# [TASK BRIEF]
From the material below, copy every line in which the word "shoulder" occurs.
▼
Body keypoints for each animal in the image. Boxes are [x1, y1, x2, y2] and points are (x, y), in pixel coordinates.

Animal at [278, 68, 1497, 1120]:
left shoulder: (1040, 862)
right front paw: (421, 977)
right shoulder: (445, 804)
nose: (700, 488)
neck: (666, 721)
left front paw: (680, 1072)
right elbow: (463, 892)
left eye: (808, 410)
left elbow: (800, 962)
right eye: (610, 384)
▲
▼
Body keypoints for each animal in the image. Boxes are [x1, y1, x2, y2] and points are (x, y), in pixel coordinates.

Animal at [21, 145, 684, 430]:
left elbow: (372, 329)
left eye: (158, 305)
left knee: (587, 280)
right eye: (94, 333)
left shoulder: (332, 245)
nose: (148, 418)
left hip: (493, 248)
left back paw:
▲
# [RESPONSE]
left shoulder: (1040, 862)
right shoulder: (445, 804)
left shoulder: (332, 245)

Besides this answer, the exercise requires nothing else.